*** Opening Supplied data ***
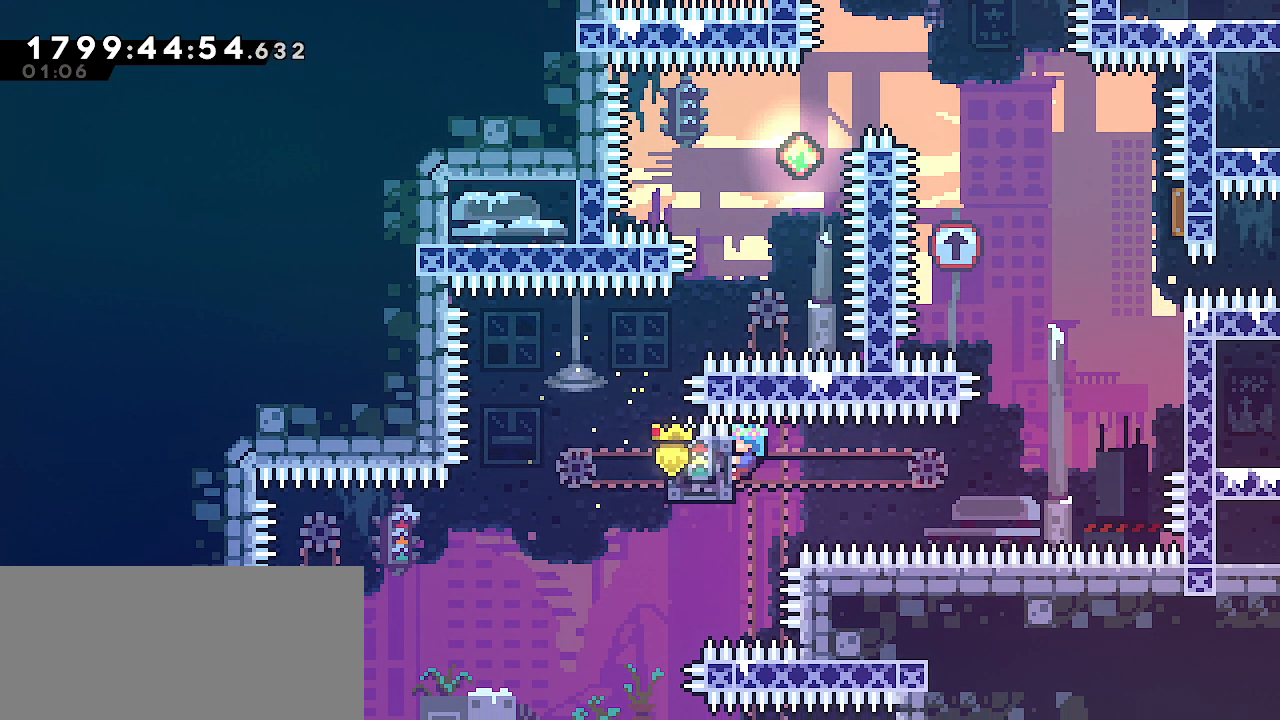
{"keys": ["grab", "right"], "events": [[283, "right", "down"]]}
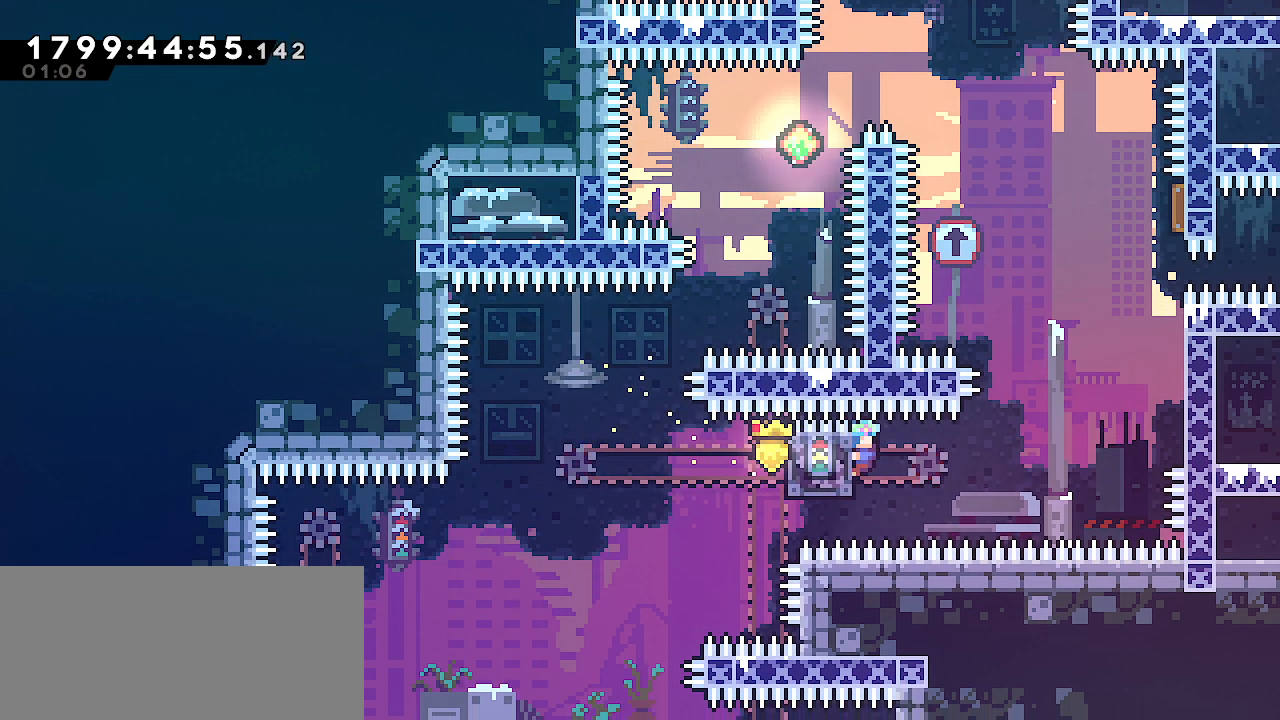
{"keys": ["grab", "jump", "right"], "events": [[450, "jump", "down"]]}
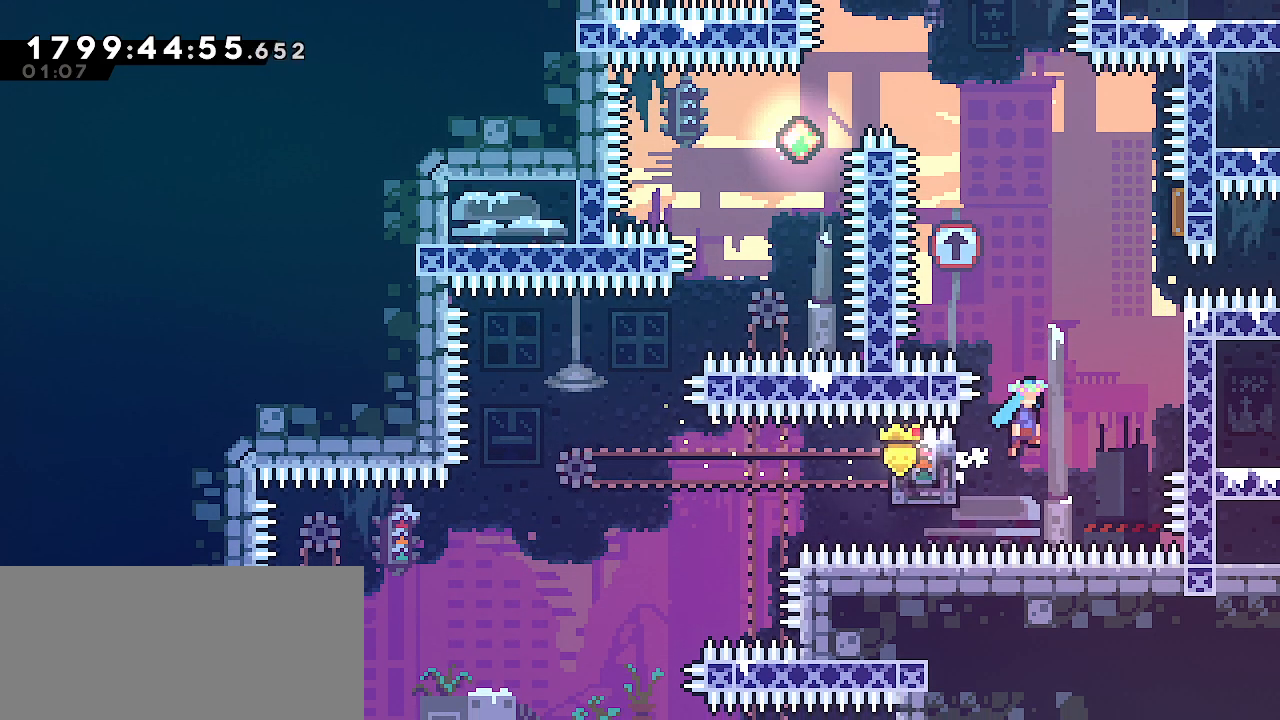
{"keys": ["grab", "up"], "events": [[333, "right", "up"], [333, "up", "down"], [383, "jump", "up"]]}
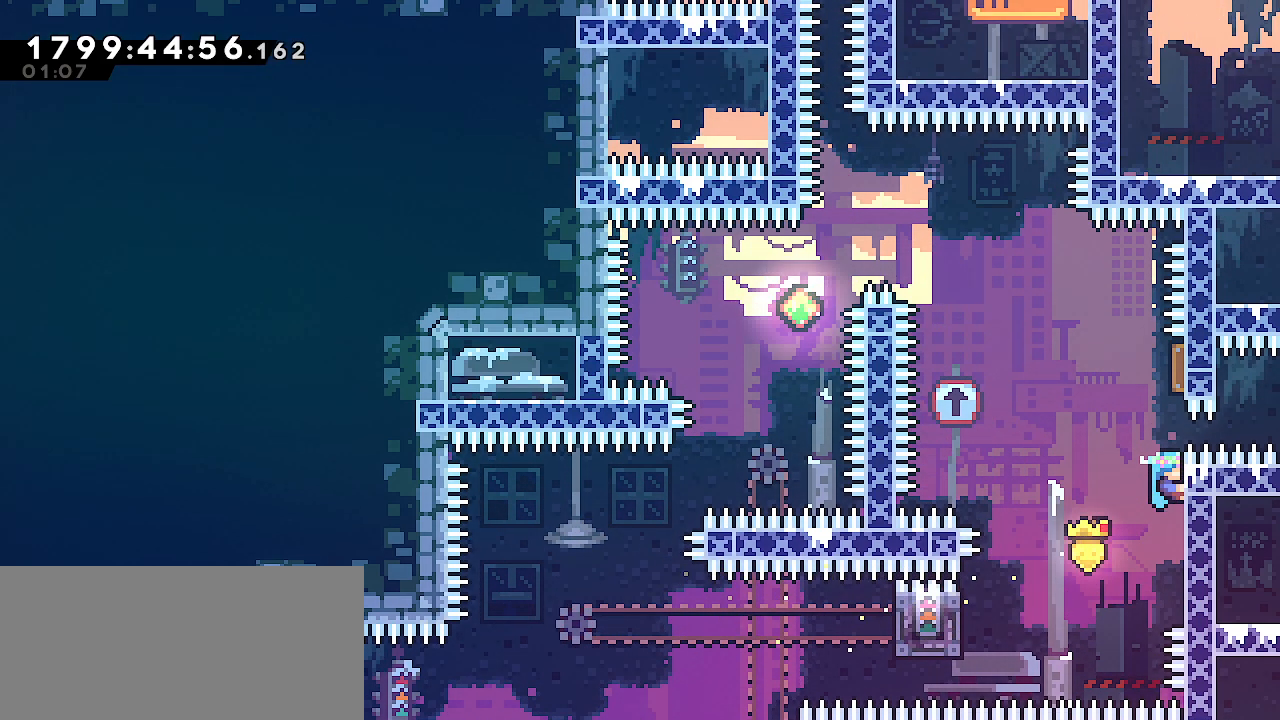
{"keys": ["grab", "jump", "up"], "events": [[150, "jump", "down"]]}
*** Closing Supplied data ***
§ **Work to complete**
The expected answer is an unaltered copy of the listing, images removed.

§ **Task output**
{"keys": ["grab", "right"], "events": [[283, "right", "down"]]}
{"keys": ["grab", "jump", "right"], "events": [[450, "jump", "down"]]}
{"keys": ["grab", "up"], "events": [[333, "right", "up"], [333, "up", "down"], [383, "jump", "up"]]}
{"keys": ["grab", "jump", "up"], "events": [[150, "jump", "down"]]}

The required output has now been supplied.